Looking back on real estate services stocks’ Q2 earnings, we examine this quarter’s best and worst performers, including Cushman & Wakefield (NYSE:CWK) and its peers.
Technology has been a double-edged sword in real estate services. On the one hand, internet listings are effective at disseminating information far and wide, casting a wide net for buyers and sellers to increase the chances of transactions. On the other hand, digitization in the real estate market could potentially disintermediate key players like agents who use information asymmetries to their advantage.
The 12 real estate services stocks we track reported a satisfactory Q2. As a group, revenues beat analysts’ consensus estimates by 2.6% while next quarter’s revenue guidance was 0.9% above.
Thankfully, share prices of the companies have been resilient as they are up 9.6% on average since the latest earnings results.
Cushman & Wakefield (NYSE:CWK)
With expertise in the commercial real estate sector, Cushman & Wakefield (NYSE:CWK) is a global Chicago-based real estate firm offering a comprehensive range of services to clients.
Cushman & Wakefield reported revenues of $2.48 billion, up 8.6% year on year. This print exceeded analysts’ expectations by 4.6%. Overall, it was an exceptional quarter for the company with a beat of analysts’ EPS estimates and a solid beat of analysts’ adjusted operating income estimates.

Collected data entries
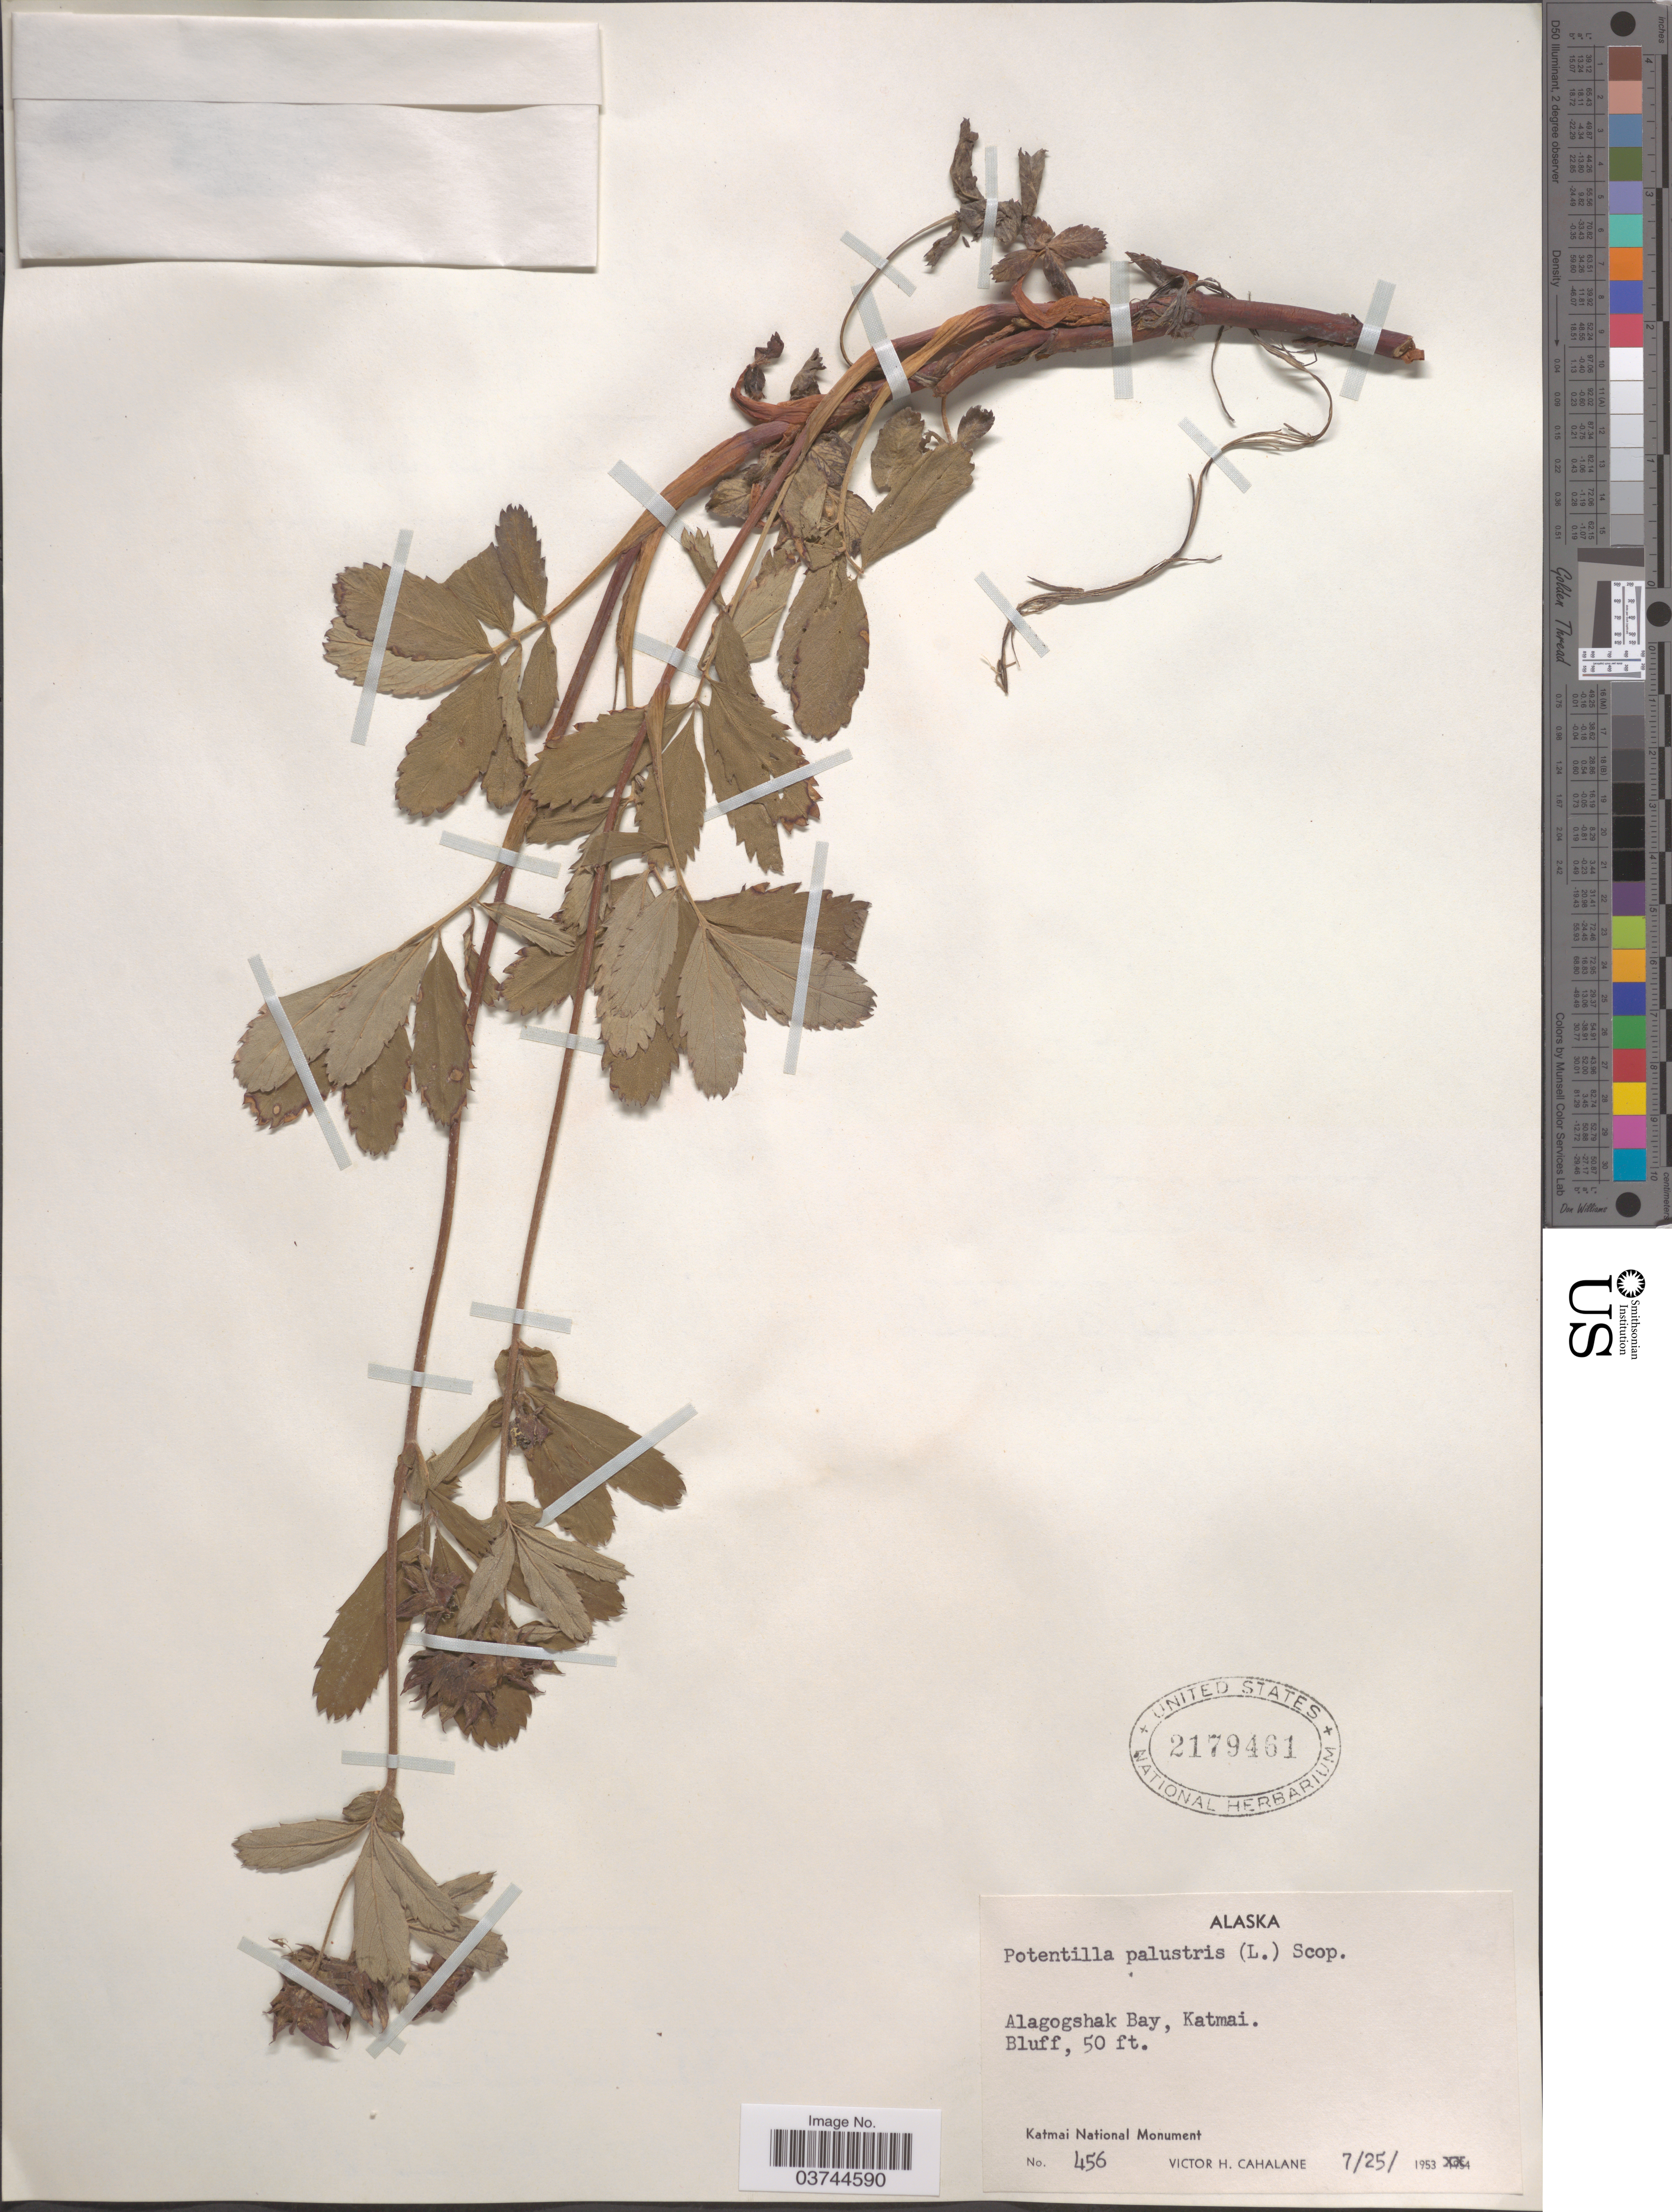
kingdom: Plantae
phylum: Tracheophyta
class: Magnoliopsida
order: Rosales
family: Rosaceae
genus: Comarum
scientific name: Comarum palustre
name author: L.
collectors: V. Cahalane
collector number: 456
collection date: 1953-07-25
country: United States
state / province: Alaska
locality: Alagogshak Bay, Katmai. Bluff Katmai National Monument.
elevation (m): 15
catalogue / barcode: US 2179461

## Work instructions
**A.** In the real estate earnings report, by how much did Cushman & Wakefield's revenue grow year on year?
**B.** Return the part of the real estate earnings report from "Technology has been" to "was 0.9% above.".
**C.** Carry the real estate earnings report forward from its last sentence.

## Answers for the exercise
**A.** 8.6%

**B.**
Technology has been a double-edged sword in real estate services. On the one hand, internet listings are effective at disseminating information far and wide, casting a wide net for buyers and sellers to increase the chances of transactions. On the other hand, digitization in the real estate market could potentially disintermediate key players like agents who use information asymmetries to their advantage.
The 12 real estate services stocks we track reported a satisfactory Q2. As a group, revenues beat analysts’ consensus estimates by 2.6% while next quarter’s revenue guidance was 0.9% above.

**C.**
“Our second quarter results highlight the strong and resilient growth engine we have successfully built over the past two years. Capital markets revenue growth of 26% in the quarter underscores our solid market positioning and the early success of our expanded recruiting efforts. Leasing and Services revenue growth continued to exceed expectations as our teams consistently developed and executed compelling market opportunities for our clients. Through the first half of 2025, we achieved 95% adjusted earnings per share growth and are raising our earnings per share outlook for the full year. We also continue to focus on fortifying our balance sheet and this morning have announced an additional $150 million debt paydown,” said Michelle MacKay, Chief Executive Officer of Cushman & Wakefield.

Interestingly, the stock is up 20.2% since reporting and currently trades at $14.82.
Is now the time to buy Cushman & Wakefield? Access our full analysis of the earnings results here, it’s free.
Best Q2: The Real Brokerage (NASDAQ:REAX)
Founded in Toronto, Canada in 2014, The Real Brokerage (NASDAQ:REAX) is a technology-driven real estate brokerage firm combining a tech-centric model with an agent-centric philosophy.
The Real Brokerage reported revenues of $540.7 million, up 58.7% year on year, outperforming analysts’ expectations by 12.1%. The business had a stunning quarter with EPS in line with analysts’ estimates and an impressive beat of analysts’ EBITDA estimates.

The Real Brokerage achieved the biggest analyst estimates beat and fastest revenue growth among its peers. The market seems happy with the results as the stock is up 9.1% since reporting. It currently trades at $4.48.
Is now the time to buy The Real Brokerage? Access our full analysis of the earnings results here, it’s free.
Weakest Q2: eXp World (NASDAQ:EXPI)
Founded in 2009, eXp World (NASDAQ:EXPI) is a real estate company known for its virtual, cloud-based approach to real estate brokerage.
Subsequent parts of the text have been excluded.